舞台の上のトマト
16歳~18歳まで、吉本興業のNSCという養成所に通っておりました。
といっても、一般的に知られている「お笑い」コースではなく、歌とダンスを勉強する
今はなき「歌組」というコースです。
お笑いコースの同期でいうと、ジャルジャルさん、銀シャリさん、アキナさんなどがいます。
(といっても、別に当時面識があったわけでは、ない。)
ビヨンセやクリスティーナアギレラのようなDIVAになりたかったティーンの私は、
何を血迷ったか
月謝が安いのと、「吉本」という関西における圧倒的なネームバリューに引かれ、
高2の春、NSCの門を叩きました。
(今もしあの時の自分に会えたら、もっと別のレコード会社のオーディションとか受けろとアドバイス、したい。)

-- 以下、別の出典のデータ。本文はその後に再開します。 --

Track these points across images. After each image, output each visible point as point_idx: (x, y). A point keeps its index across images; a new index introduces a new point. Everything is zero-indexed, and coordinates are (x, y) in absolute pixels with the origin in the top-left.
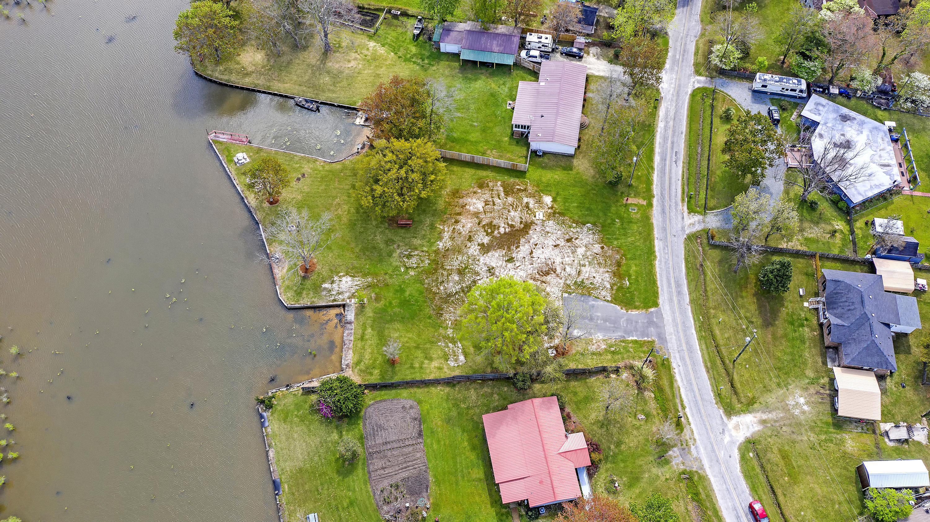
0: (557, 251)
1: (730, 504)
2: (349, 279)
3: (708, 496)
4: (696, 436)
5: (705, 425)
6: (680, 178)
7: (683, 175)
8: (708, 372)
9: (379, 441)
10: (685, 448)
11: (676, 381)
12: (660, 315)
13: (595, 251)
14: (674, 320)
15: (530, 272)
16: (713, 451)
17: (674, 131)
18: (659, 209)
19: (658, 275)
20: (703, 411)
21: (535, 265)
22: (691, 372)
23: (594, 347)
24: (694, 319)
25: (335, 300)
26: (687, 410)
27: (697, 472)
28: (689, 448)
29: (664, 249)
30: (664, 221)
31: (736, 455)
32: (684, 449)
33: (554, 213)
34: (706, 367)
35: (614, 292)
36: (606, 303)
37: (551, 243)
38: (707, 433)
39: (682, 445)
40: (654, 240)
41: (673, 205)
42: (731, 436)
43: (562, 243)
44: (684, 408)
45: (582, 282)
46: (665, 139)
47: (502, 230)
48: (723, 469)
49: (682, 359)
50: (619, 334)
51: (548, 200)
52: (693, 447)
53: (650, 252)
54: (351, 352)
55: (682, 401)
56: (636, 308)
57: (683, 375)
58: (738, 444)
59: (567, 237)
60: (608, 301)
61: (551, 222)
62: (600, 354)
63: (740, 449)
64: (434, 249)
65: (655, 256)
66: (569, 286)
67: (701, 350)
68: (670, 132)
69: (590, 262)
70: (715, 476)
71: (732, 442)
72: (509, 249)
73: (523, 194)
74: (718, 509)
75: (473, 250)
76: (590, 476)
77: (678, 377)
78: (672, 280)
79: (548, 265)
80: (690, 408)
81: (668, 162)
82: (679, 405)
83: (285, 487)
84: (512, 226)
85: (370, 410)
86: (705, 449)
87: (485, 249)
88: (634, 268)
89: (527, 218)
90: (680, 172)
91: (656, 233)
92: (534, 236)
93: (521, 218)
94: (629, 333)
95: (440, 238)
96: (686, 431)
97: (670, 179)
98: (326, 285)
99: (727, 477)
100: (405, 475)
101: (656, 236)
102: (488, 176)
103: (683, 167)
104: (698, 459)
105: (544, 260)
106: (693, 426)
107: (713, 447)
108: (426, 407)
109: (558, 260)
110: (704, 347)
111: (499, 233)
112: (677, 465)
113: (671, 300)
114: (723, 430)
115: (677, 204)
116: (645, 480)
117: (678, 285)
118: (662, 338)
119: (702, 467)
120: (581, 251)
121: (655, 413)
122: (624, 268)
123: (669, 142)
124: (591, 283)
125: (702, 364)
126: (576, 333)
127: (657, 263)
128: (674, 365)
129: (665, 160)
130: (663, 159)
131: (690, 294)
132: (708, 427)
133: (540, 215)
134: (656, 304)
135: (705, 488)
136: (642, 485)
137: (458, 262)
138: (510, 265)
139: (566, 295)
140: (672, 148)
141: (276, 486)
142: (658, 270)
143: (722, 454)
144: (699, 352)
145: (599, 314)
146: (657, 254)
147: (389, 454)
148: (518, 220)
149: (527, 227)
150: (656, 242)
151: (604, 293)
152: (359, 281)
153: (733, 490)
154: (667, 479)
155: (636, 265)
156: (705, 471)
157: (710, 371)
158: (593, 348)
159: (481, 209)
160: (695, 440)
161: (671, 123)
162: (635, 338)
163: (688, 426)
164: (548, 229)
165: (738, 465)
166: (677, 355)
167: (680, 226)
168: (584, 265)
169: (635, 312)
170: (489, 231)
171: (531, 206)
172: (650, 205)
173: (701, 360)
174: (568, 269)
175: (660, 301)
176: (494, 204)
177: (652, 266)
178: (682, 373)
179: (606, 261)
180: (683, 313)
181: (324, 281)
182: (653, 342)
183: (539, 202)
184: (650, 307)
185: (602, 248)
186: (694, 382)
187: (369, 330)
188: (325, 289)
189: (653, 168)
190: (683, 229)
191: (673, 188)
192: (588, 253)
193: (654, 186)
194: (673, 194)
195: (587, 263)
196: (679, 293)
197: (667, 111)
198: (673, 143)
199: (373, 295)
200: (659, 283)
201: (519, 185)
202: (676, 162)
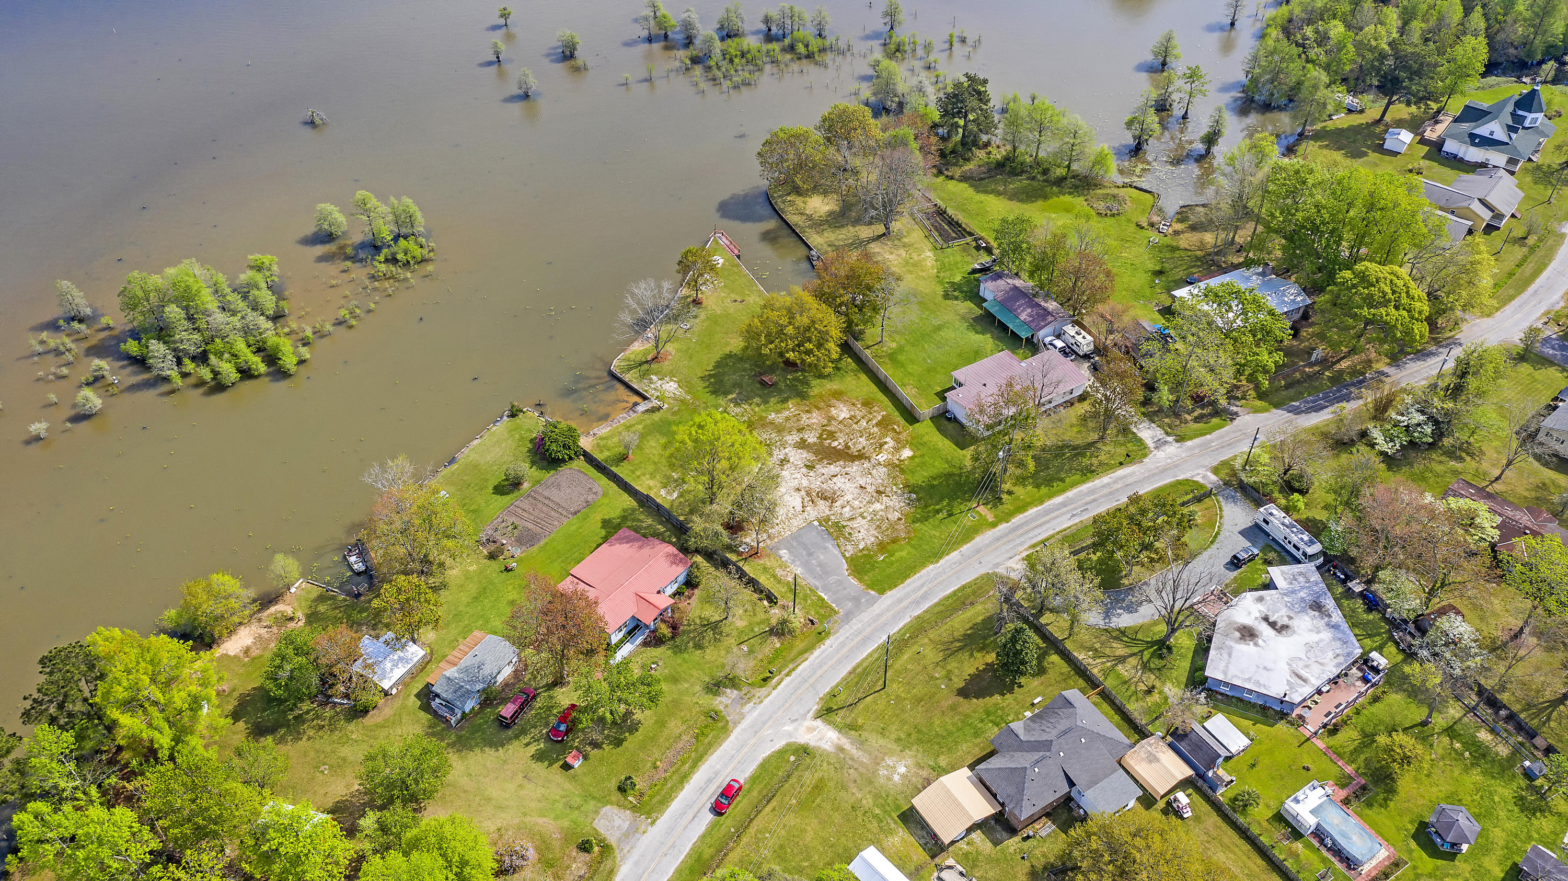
0: (858, 491)
1: (718, 766)
2: (676, 386)
3: (710, 745)
4: (766, 701)
5: (786, 701)
6: (1057, 530)
7: (1065, 530)
8: (850, 673)
9: (546, 493)
10: (746, 699)
11: (812, 653)
12: (872, 602)
13: (890, 516)
14: (879, 615)
15: (813, 486)
16: (764, 723)
17: (1111, 493)
18: (998, 534)
19: (918, 575)
20: (800, 692)
21: (825, 486)
22: (835, 660)
23: (782, 573)
24: (900, 630)
25: (646, 391)
26: (788, 679)
27: (727, 721)
28: (746, 703)
29: (955, 563)
30: (988, 545)
31: (779, 745)
32: (742, 698)
33: (897, 466)
34: (854, 669)
35: (859, 554)
36: (840, 555)
37: (862, 483)
38: (779, 708)
39: (746, 694)
40: (955, 550)
41: (1018, 541)
42: (796, 729)
43: (871, 489)
44: (788, 675)
45: (844, 527)
46: (1091, 492)
47: (835, 444)
48: (752, 741)
49: (843, 645)
50: (817, 583)
51: (907, 453)
52: (751, 704)
53: (936, 556)
54: (609, 429)
55: (793, 670)
56: (860, 580)
57: (824, 655)
58: (793, 740)
59: (882, 489)
60: (844, 556)
61: (885, 469)
62: (779, 581)
63: (788, 744)
64: (764, 414)
65: (937, 562)
66: (829, 520)
67: (870, 655)
68: (1105, 491)
69: (872, 519)
70: (737, 738)
71: (790, 734)
72: (821, 460)
73: (891, 434)
74: (703, 760)
75: (794, 438)
76: (645, 644)
77: (817, 653)
78: (925, 589)
79: (834, 493)
80: (792, 681)
81: (1065, 509)
82: (787, 670)
83: (455, 467)
84: (848, 448)
85: (568, 472)
86: (760, 715)
87: (802, 445)
88: (904, 554)
89: (869, 450)
90: (1065, 526)
91: (965, 548)
92: (854, 468)
93: (864, 448)
94: (826, 589)
95: (778, 412)
96: (764, 691)
97: (1047, 522)
98: (654, 378)
99: (746, 749)
100: (530, 526)
101: (962, 549)
102: (882, 402)
103: (1076, 524)
104: (743, 716)
105: (836, 488)
106: (775, 693)
107: (768, 720)
108: (605, 501)
109: (849, 497)
110: (876, 656)
111: (830, 444)
112: (721, 702)
113: (900, 601)
114: (797, 720)
115: (1021, 544)
116: (680, 687)
117: (924, 597)
118: (848, 617)
119: (736, 724)
120: (877, 506)
121: (760, 657)
122: (895, 546)
123: (1092, 497)
124: (850, 534)
125: (854, 664)
126: (783, 552)
127: (931, 567)
128: (828, 642)
129: (1066, 506)
130: (1064, 505)
131: (926, 612)
132: (787, 705)
133: (882, 457)
134: (882, 592)
135: (717, 738)
136: (673, 687)
137: (768, 437)
138: (804, 470)
139: (816, 523)
140: (1087, 504)
141: (452, 461)
142: (924, 572)
143: (767, 732)
144: (865, 655)
145: (822, 557)
146: (942, 562)
147: (540, 505)
148: (860, 447)
149: (861, 456)
150: (955, 555)
151: (849, 547)
152: (680, 393)
153: (735, 762)
154: (697, 703)
155: (909, 553)
156: (734, 728)
157: (853, 675)
158: (779, 572)
159: (841, 418)
160: (762, 702)
161: (1119, 486)
162: (826, 598)
163: (771, 689)
164: (874, 472)
165: (769, 753)
166: (841, 639)
167: (998, 560)
168: (864, 518)
169: (854, 581)
170: (825, 436)
171: (886, 447)
172: (994, 525)
173: (858, 661)
174: (847, 509)
175: (889, 593)
176: (856, 423)
177: (923, 565)
178: (827, 653)
179: (887, 530)
180: (896, 617)
181: (656, 374)
182: (836, 613)
183: (897, 450)
184: (873, 589)
185: (900, 519)
186: (825, 668)
187: (640, 427)
188: (651, 379)
189: (1042, 502)
190: (997, 565)
191: (1039, 530)
192: (880, 513)
193: (1021, 516)
194: (1030, 535)
195: (869, 518)
196: (917, 603)
197: (1130, 475)
198: (1094, 500)
199: (676, 408)
200: (909, 581)
201: (899, 426)
202: (1073, 516)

当時、NSCには夢を追いかける素敵な仲間がいっぱいいました。
何十人もの個性的すぎる人達の集団の中で、
ひときわ異彩を放って目立っていた女の子が、1人いました。
「トマト姫」です。
歌組では本名で活動する人がほとんどの中、
トマト姫だけが自分に芸名をつけて、アーティスト活動をしていました。
ちなみにトマト姫は、トマト星のお姫様らしく
リコピンビームでみんなを元気にするそうです。
まだ、こりん星から別のお姫様が襲来する前のことです。
当時の私からは、彼女はとても異質でアウトロー的な存在に見えていたのですが、
今思うと、すごい。
きちんと自分の存在をみんなと差別化して、明確にブランディングすることができている。
だって、仲良い子以外にいまでも名前覚えてるの、このトマト姫、だけ。
「わたしは正統派でやりたいから、本名でいくもん!」
って思ってた当時のわたしに、バックドロップですね。
そのあと、何年かしてトマト姫が関西ローカルの有名TV番組に出演していて、
とてもうらやましかったのを覚えています。
そんな私は何年か前から、広告の仕事以外に趣味で
「はたルーシーくみこ」というミドルネーム入りの名前で絵を描いたり、作詞をしたりしています。
飲み屋でのあだ名も「ルーシー」です。
ある日、いきなりふと、自分に芸名が欲しくなって、勝手につけました。
DIVA→コピーライターという、また違った土地にたどり着きはしましたが、
もしかしたらいまだ無意識の中で、10代のあの頃の忘れ物を
必死で取り戻そうとしているのかも、しれません。